Hydrogen–air deflagrations: Vent sizing correlation for low-strength equipment and buildings

• Vent sizing technique based on hydrogen–air combustion advances is presented.
• The deflagration–outflow interaction number is quantified by physical SGS models.
• The correlation has improved predictive capability for hydrogen safety engineering.
• The correlation allows an increase of cost-effectiveness of explosion protection.

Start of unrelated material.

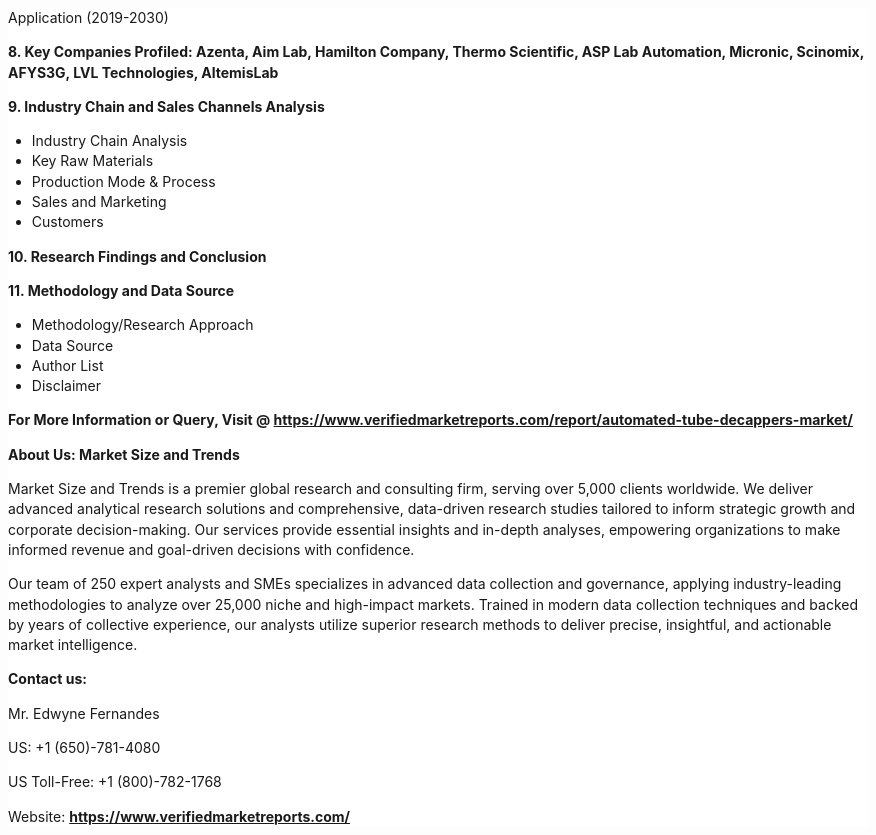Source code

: Application (2019-2030)</li></ul><p><strong>8. Key Companies Profiled: Azenta, Aim Lab, Hamilton Company, Thermo Scientific, ASP Lab Automation, Micronic, Scinomix, AFYS3G, LVL Technologies, AltemisLab</strong></p><p><strong>9. Industry Chain and Sales Channels Analysis</strong></p><ul><li>Industry Chain Analysis</li><li>Key Raw Materials</li><li>Production Mode &amp; Process</li><li>Sales and Marketing</li><li>Customers</li></ul><p><strong>10. Research Findings and Conclusion</strong></p><p><strong>11. Methodology and Data Source</strong></p><ul><li>Methodology/Research Approach</li><li>Data Source</li><li>Author List</li><li>Disclaimer</li></ul></p><p><strong>For More Information or Query, Visit @ <a href="https://www.verifiedmarketreports.com/report/automated-tube-decappers-market/">https://www.verifiedmarketreports.com/report/automated-tube-decappers-market/</a></strong></p><p><strong>About Us: Market Size and Trends</strong></p><p>Market Size and Trends is a premier global research and consulting firm, serving over 5,000 clients worldwide. We deliver advanced analytical research solutions and comprehensive, data-driven research studies tailored to inform strategic growth and corporate decision-making. Our services provide essential insights and in-depth analyses, empowering organizations to make informed revenue and goal-driven decisions with confidence.</p><p>Our team of 250 expert analysts and SMEs specializes in advanced data collection and governance, applying industry-leading methodologies to analyze over 25,000 niche and high-impact markets. Trained in modern data collection techniques and backed by years of collective experience, our analysts utilize superior research methods to deliver precise, insightful, and actionable market intelligence.</p><p><strong>Contact us:</strong></p><p>Mr. Edwyne Fernandes</p><p>US: +1 (650)-781-4080</p><p>US Toll-Free: +1 (800)-782-1768</p><p>Website: <strong><a href="https://www.verifiedmarketreports.com/">https://www.verifiedmarketreports.com/</a></strong></p>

This paper aims to improve prediction capability of the vent sizing correlation presented in the form of functional dependence of the dimensionless deflagration overpressure on the turbulent Bradley number similar to our previous studies. The correlation is essentially upgraded based on recent advancements in understanding and modelling of combustion phenomena relevant to hydrogen–air vented deflagrations and unique large-scale tests carried out by different research groups. The focus is on hydrogen–air deflagrations in low-strength equipment and buildings when the reduced pressure is accepted to be below 0.1 MPa. The combustion phenomena accounted for by the correlation include: turbulence generated by the flame front itself; leading point mechanism stemming from the preferential diffusion of hydrogen in air in stretched flames; growth of the fractal area of the turbulent flame surface; initial turbulence in the flammable mixture; as well as effects of enclosure aspect ratio and presence of obstacles. The correlation is validated against the widest range of experimental conditions available to date (76 experimental points). The validation covers a wide range of test conditions: different shape enclosures of volume up to 120 m3; initially quiescent and turbulent hydrogen–air mixtures; hydrogen concentration in air from 6% to 30% by volume; ignition source location at enclosure centre, near and far from a vent; empty enclosures and enclosures with obstacles.